Collected data:
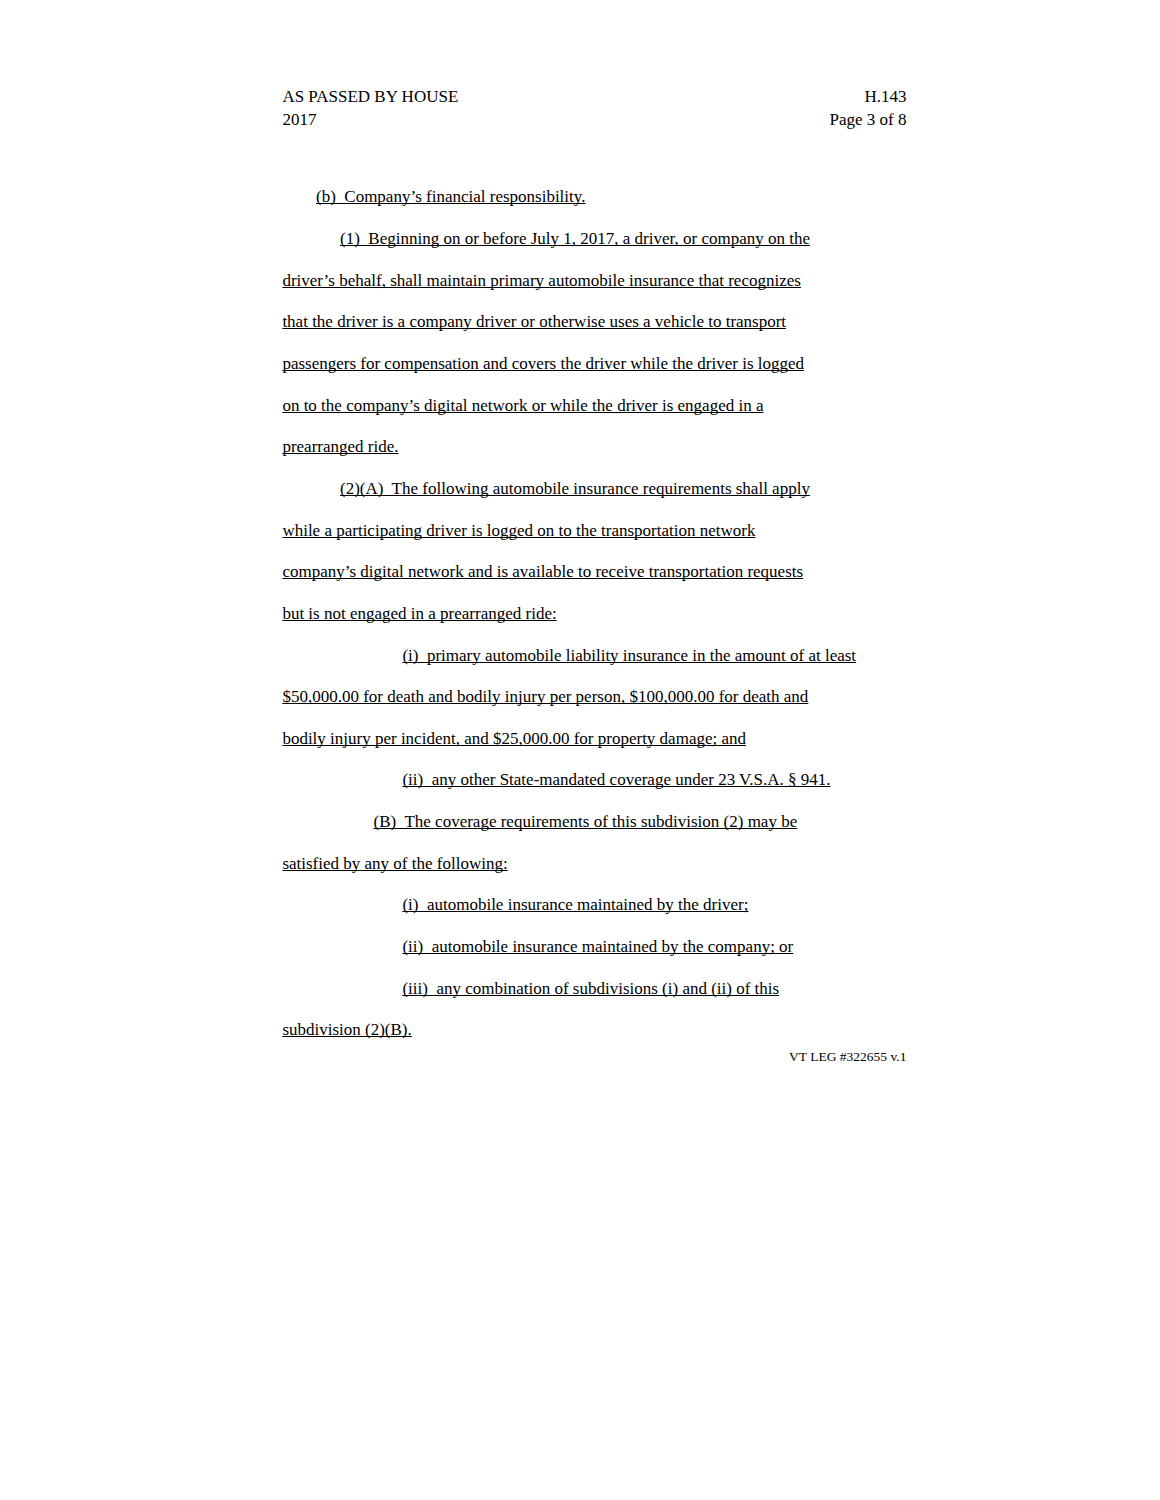AS PASSED BY HOUSE H.143
2017 Page 3 of 8
(b) Company’s financial responsibility.
(1) Beginning on or before July 1, 2017, a driver, or company on the
driver’s behalf, shall maintain primary automobile insurance that recognizes
that the driver is a company driver or otherwise uses a vehicle to transport
passengers for compensation and covers the driver while the driver is logged
on to the company’s digital network or while the driver is engaged in a
prearranged ride.
(2)(A) The following automobile insurance requirements shall apply
while a participating driver is logged on to the transportation network
company’s digital network and is available to receive transportation requests
but is not engaged in a prearranged ride:
(i) primary automobile liability insurance in the amount of at least
$50,000.00 for death and bodily injury per person, $100,000.00 for death and
bodily injury per incident, and $25,000.00 for property damage; and
(ii) any other State-mandated coverage under 23 V.S.A. § 941.
(B) The coverage requirements of this subdivision (2) may be
satisfied by any of the following:
(i) automobile insurance maintained by the driver;
(ii) automobile insurance maintained by the company; or
(iii) any combination of subdivisions (i) and (ii) of this
subdivision (2)(B).
VT LEG #322655 v.1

== What to do ==
Check each line of the records for the string "while" and copy those that have it.

== Written solution ==
passengers for compensation and covers the driver while the driver is logged
on to the company’s digital network or while the driver is engaged in a
while a participating driver is logged on to the transportation network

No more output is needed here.